Introduced August 5, 2025 by Mariannette Miller-Meeks · Last progress August 5, 2025
The bill substantially expands and clarifies pathways, remote processing, and benefits for Afghan nationals and allied applicants—speeding family reunification and resettlement—while increasing federal costs, administrative burdens, privacy risks, and leaving some applicants excluded or subject to delayed citizenship through conditional statuses.
Afghan nationals, U.S. allies, and eligible family members gain clearer and expanded legal pathways to enter or remain in the U.S. (conditional LPR, refugee referral, SIV eligibility, and statutory eligibility categories are created or preserved).
Applicants (including Afghans and SIV/refugee candidates) get faster and more flexible processing through remote processing, virtual consular interviews, and a secure online portal, reducing travel and wait times.
Eligible beneficiaries (Afghans and certain family members) can access refugee-equivalent resettlement assistance, benefit referrals, and exemptions from some means-tested bars, improving access to services and supports.
Taxpayers face higher federal costs because expanded processing, refugee-equivalent benefits, additional staffing, remote-processing systems, and fee waivers increase budgetary obligations.
Immigrants and applicants face heightened privacy and data-security risks from expanded collection and sharing of biographic and biometric information and more-disaggregated public reporting.
Federal agencies and staff may incur significant administrative burden and costs from new reporting requirements, interagency task forces, updated procedures, and vetting responsibilities, potentially diverting resources from case adjudication.
Based on analysis of 10 sections of legislative text.
Creates conditional LPR status and refugee designation for many Afghan allies, adds a capped SIV category for parents/siblings of U.S. service members, expands remote processing and waives certain fees.
Creates multiple immigration pathways and processing rules for Afghan nationals and certain family members of U.S. service members.
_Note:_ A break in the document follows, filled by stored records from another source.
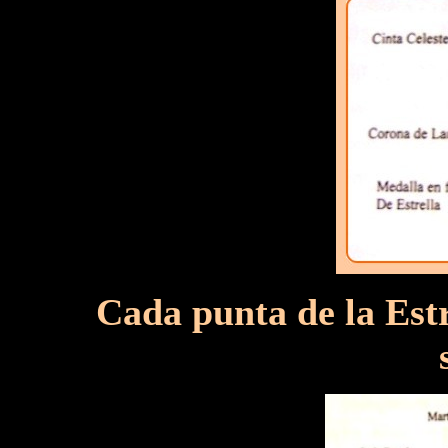
Cada punta de la Estr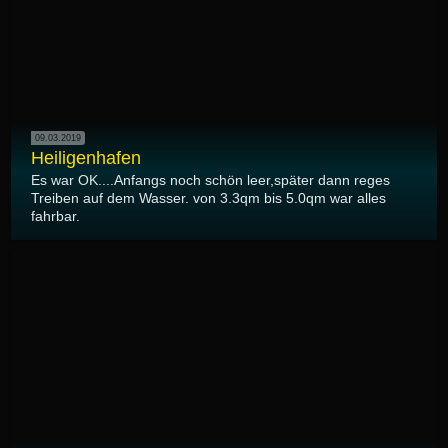
09.03.2019
Heiligenhafen
Es war OK....Anfangs noch schön leer,später dann reges
Treiben auf dem Wasser. von 3.3qm bis 5.0qm war alles
fahrbar.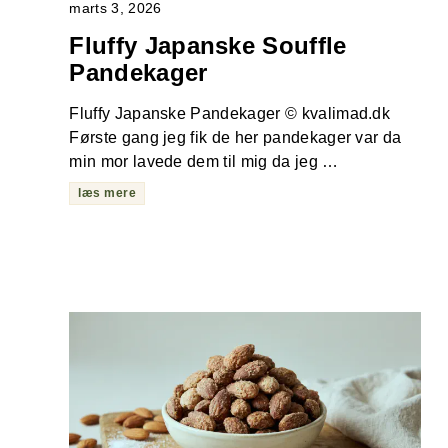
marts 3, 2026
Fluffy Japanske Souffle
Pandekager
Fluffy Japanske Pandekager © kvalimad.dk
Første gang jeg fik de her pandekager var da
min mor lavede dem til mig da jeg …
læs mere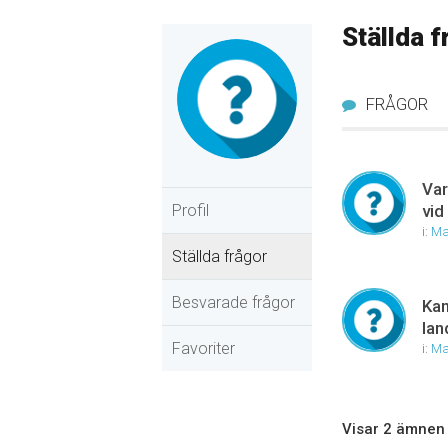
Ställda f
FRÅGOR
Var
Profil
vid
i:
Ma
Ställda frågor
Besvarade frågor
Kan
lan
Favoriter
i:
Ma
Visar 2 ämnen - 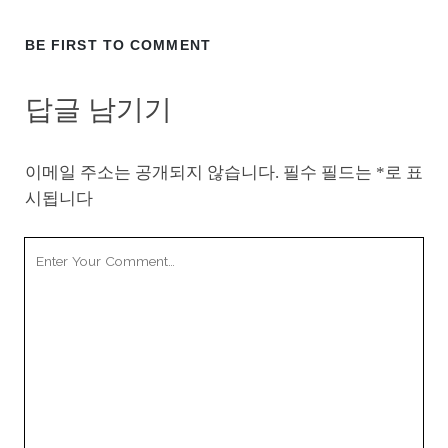
BE FIRST TO COMMENT
답글 남기기
이메일 주소는 공개되지 않습니다.
필수 필드는
*
로 표
시됩니다
Your
Comment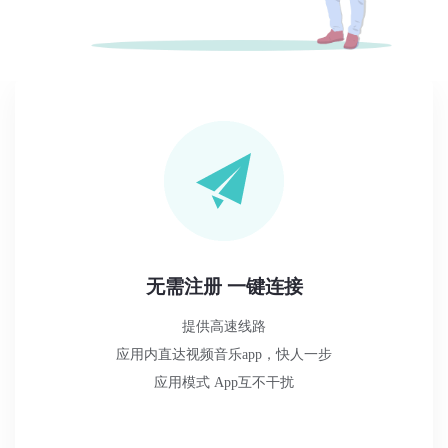
无需注册 一键连接
提供高速线路
应用内直达视频音乐app，快人一步
应用模式 App互不干扰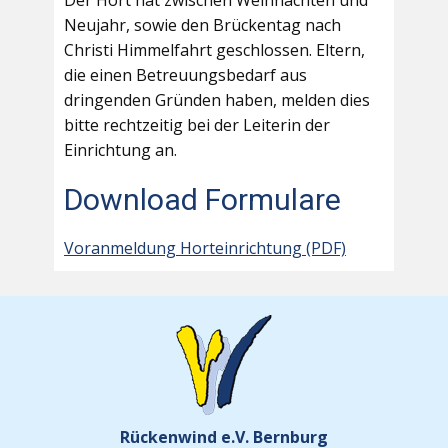
Der Hort hat zwischen Weihnachten und
Neujahr, sowie den Brückentag nach
Christi Himmelfahrt geschlossen. Eltern,
die einen Betreuungsbedarf aus
dringenden Gründen haben, melden dies
bitte rechtzeitig bei der Leiterin der
Einrichtung an.
Download Formulare
Voranmeldung Horteinrichtung (PDF)
Rückenwind e.V. Bernburg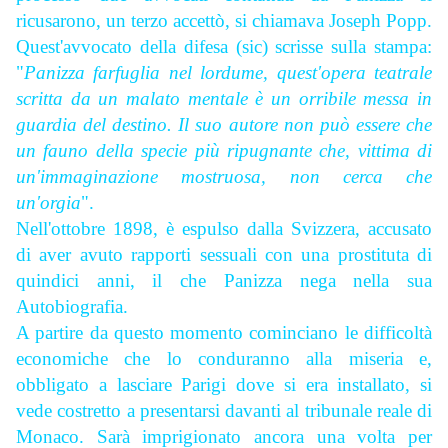
ricusarono, un terzo accettò, si chiamava Joseph Popp.
Quest'avvocato della difesa (sic) scrisse sulla stampa:
"
Panizza farfuglia nel lordume, quest'opera teatrale
scritta da un malato mentale è un orribile messa in
guardia del destino. Il suo autore non può essere che
un fauno della specie più ripugnante che, vittima di
un'immaginazione mostruosa, non cerca che
un'orgia
".
Nell'ottobre 1898, è espulso dalla Svizzera, accusato
di aver avuto rapporti sessuali con una prostituta di
quindici anni, il che Panizza nega nella sua
Autobiografia.
A partire da questo momento cominciano le difficoltà
economiche che lo conduranno alla miseria e,
obbligato a lasciare Parigi dove si era installato, si
vede costretto a presentarsi davanti al tribunale reale di
Monaco. Sarà imprigionato ancora una volta per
It lets qualifying Afghans already in the United States apply for conditional permanent resident status, designates a broad class of "Afghan allies" as refugees of special humanitarian concern, creates a limited special immigrant visa category for parents and siblings of U.S. service members or veterans, authorizes fee waivers, expands remote processing and biometric flexibility, and requires ongoing agency reporting and staffing to support admissions and vetting. Also authorizes remote consular processing and other operational steps while no embassy is operating in Afghanistan, sets numerical limits and timeframes for new visa categories, extends some program deadlines, and requires periodic reporting to Congress on status, removals, and vetting outcomes.